Cronaca locale

Ma la risposta non può essere solo «tecnica»

di Alberto Giannoni

Presidiare «i meccanismi di funzionamento della sicurezza» e aggiungere «il tema dei grandi eventi». Nel giorno di un orrore che diventa indicibile - una strage di giovani durante un concerto - il sindaco Beppe Sala, col suo proverbiale pragmatismo risponde a chi gli sottopone la questione dell'allerta terrorismo. Lo fa, da manager felicemente in politica, indicando sedi e congegni tecnici e rimettendosi con cautela a «enti e persone più esperte di me». Va bene ma non basta. Ciò che serve è una risposta che sia anche culturale e politica.

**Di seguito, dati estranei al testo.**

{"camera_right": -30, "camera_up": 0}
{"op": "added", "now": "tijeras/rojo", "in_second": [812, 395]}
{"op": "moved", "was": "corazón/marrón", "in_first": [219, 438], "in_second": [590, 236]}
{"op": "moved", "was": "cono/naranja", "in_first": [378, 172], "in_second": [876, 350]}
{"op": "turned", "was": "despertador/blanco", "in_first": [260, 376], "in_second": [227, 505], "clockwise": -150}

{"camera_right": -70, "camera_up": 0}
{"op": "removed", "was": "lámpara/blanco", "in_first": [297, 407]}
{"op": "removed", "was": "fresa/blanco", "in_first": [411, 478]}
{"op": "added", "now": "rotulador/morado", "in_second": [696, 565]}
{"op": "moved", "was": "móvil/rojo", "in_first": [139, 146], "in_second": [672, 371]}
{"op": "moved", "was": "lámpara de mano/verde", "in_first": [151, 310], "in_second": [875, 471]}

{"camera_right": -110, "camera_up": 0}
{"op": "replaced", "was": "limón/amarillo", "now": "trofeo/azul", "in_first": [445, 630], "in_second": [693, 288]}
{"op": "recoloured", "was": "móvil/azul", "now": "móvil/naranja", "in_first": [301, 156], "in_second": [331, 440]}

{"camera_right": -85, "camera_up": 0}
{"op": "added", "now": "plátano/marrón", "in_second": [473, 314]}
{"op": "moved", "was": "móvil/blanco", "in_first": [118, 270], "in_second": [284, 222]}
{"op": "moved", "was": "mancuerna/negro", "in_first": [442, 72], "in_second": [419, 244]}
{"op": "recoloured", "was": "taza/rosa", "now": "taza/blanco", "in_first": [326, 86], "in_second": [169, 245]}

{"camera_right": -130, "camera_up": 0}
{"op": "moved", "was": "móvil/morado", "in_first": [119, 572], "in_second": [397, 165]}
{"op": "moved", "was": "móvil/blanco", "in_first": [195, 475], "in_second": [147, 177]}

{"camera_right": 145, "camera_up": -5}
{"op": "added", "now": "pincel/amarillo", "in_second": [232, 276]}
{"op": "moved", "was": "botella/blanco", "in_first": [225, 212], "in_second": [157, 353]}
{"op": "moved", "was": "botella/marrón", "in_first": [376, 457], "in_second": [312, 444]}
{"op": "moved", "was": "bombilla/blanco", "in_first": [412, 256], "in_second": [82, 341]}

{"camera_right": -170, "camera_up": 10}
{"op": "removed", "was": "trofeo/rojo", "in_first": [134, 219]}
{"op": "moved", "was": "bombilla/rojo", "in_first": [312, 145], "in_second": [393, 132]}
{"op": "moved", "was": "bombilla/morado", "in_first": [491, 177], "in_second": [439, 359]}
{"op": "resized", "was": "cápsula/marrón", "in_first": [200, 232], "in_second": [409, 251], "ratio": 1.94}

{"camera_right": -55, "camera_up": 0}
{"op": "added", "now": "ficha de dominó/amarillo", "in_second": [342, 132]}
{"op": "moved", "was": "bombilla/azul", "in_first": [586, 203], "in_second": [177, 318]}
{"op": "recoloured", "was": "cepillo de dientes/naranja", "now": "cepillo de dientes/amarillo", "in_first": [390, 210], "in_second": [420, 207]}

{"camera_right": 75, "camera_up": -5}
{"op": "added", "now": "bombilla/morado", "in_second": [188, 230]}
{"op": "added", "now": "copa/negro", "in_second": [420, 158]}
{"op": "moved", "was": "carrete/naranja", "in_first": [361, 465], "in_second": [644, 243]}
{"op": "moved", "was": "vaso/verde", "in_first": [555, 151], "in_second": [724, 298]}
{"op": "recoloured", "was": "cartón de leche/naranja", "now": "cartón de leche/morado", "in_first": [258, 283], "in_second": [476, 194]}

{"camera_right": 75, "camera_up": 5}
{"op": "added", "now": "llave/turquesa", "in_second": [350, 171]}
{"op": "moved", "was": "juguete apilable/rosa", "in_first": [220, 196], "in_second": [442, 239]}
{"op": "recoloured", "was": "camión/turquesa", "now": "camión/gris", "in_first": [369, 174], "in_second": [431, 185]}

La dichiarazione di guerra del terrorismo richiede una reazione che non può limitarsi all'efficienza: non basta oliare la macchina amministrativa a cui affidiamo la sicurezza e l'ordine pubblico nelle nostre città. E purtroppo possono far poco i giusti sentimenti di cordoglio. Sala non lo fa ma occorre chiamare le cose col loro nome e guardarle in faccia per ciò che sono. Il terrorismo politico europeo non fu affrontato solo con misure di efficienza giudiziaria e poliziesca, lo sconfisse una reazione politica e culturale capace di prosciugare l'acqua in cui nuotavano, relativamente liberi e sicuri, gli squali della delirante lotta armata. Di fronte alla cupa minaccia del terrore jihadista, davanti a tagliagole e assassini-suicidi, bisogna individuare i fanatici, isolare i simpatizzanti, soffocare l'area grigia. E non solo: occorre aprire gli occhi di fronte all'antisemitismo, promuovere in tutte le sedi e in tutti i Paesi i diritti e le libertà delle donne, nonché difendere i cristiani perseguitati dagli islamisti.

Sono i nervi scoperti di questa nuova battaglia contro l'orrore.